Original post made on Jul 8, 2020

The city of Los Altos is fighting a trial court judgement earlier this year that ruled the city must allow a 15-unit housing project in its downtown area to proceed, challenging a verdict seen as a victory for housing advocates.

Read the full story here Web Link posted Wednesday, July 8, 2020, 1:36 PM

Comments (4)

3 people like this
Posted by Member
a resident of Monta Loma
on Jul 8, 2020 at 11:30 pm

SB35 Coming to ruin your city soon! Although Mt View ‘leadership’ already doing everything they can to do that already. Although since Covid now all companies will simply have there workforce WFH forever and no one will have to live here anymore. Get ready for major real estate crashes, abandoned projects and pretty much local economic apocalypse setting in. COVID may not be the deadliest of bugs but we are hellbent or destroying ourselves over it.


2 people like this
Posted by The Business Man
a resident of Old Mountain View
on Jul 9, 2020 at 12:16 am

This situation was decades in the making:

First, AB5 is correcting for the illegal use of contractors in the Tech industry. More than 50% or workers in the industry are not employees even though the legally were required to be employees. 1996 Microsoft gout caught in the Federal Courts, and Dynamex did in 2018. Thus these companies are going to relocate to avoid this problem for a short time. The real problem is that the IRS standards are federal and the courts made that decision based on the IRS standards.

Second, The failure of the private housing sector to build enough housing to keep housing prices high, even after the 2008 "correction" which actually didn't happen, the area continued to inflate the bubble. This has added to the forces that result in people moving away. THe recent story about NYC and the rental industry is a sure warning. The Bloomberg article titled "NYC Rental Market Pushed to Breaking Point by Tenant Debts" found here (ttps://www.bloombergquint.com/businessweek/coronavirus-moves-nyc-affordable-housing-crisis-to-breaking-point). This is a good predictor since so many people up and left San Francisco, and it is occurring in Santa Clara County too.

Third the fact that local governments NEVER addressed the issue enough requiring the state to create land use mandates. Including the ability to override local plans if affordable housing is not being met under the RHNA inventory. So this is another serious issue.

You now say "gosh I'm shocked" The COVID is just icing on the cake.

So many people cheated to get over inflated prices on housing, and so many employers cheated to make their workers think they were making a good living.
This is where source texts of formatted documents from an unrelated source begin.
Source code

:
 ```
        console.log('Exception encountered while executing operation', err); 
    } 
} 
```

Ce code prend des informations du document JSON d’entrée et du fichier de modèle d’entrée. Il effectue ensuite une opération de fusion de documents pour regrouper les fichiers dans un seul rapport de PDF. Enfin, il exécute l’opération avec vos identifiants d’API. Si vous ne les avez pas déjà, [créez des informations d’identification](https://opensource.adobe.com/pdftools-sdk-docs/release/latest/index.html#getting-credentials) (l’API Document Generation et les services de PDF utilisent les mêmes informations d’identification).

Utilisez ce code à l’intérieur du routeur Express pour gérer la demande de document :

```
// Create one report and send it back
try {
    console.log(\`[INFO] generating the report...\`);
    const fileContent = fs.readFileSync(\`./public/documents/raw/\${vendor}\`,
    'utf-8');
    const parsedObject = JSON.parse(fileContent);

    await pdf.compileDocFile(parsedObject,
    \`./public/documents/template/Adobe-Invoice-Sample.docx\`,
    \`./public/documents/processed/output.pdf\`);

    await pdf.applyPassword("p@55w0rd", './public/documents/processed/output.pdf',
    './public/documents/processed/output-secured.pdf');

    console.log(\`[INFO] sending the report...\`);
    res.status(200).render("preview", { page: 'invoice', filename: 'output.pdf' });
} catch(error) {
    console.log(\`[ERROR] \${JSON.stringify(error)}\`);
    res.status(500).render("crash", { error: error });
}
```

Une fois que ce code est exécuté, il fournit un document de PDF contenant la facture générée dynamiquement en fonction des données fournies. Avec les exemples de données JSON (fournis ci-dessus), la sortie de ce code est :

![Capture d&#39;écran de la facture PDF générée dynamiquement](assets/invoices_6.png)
This situation is finally disclosing the cheating and no one want to play that game again.


Like this comment
Posted by NIMBY / YIMBY
a resident of North Whisman
on Jul 16, 2020 at 10:43 am

And the Los Altos political establishment continues to both advocate and spend public money (attorney fees) to fight the federal system. The state of California has control over zoning and land use, not a city like Los Altos. If the opposite were true, would Los Altos City Council still be requiring restrictive deed covenants - prohibiting residential deed transfers to members of the "Negro race"?


2 people like this
Posted by Gary
a resident of Sylvan Park
on Jul 16, 2020 at 12:16 pm

Regarding last anonymous poster. The ruling on appeal has nothing to do with "the federal system." It is based on a state law. State courts have ruled that the state government may write and re-write land use laws - whatever city or county governments might want. Cities should consider a statewide initiative (proposed ballot measure) to secure some local control - but I have been saying so for years. As to higher-density housing, it is not necessary to authorize it everywhere. There is space not in single-family neighborhoods. But giant high-tech employers and developers would rather just rebuild and add high-density in single-family neighborhoods. City Council candidates should be asked what state housing laws they favor and oppose and what housing laws and strategies they propose to save or improve this city.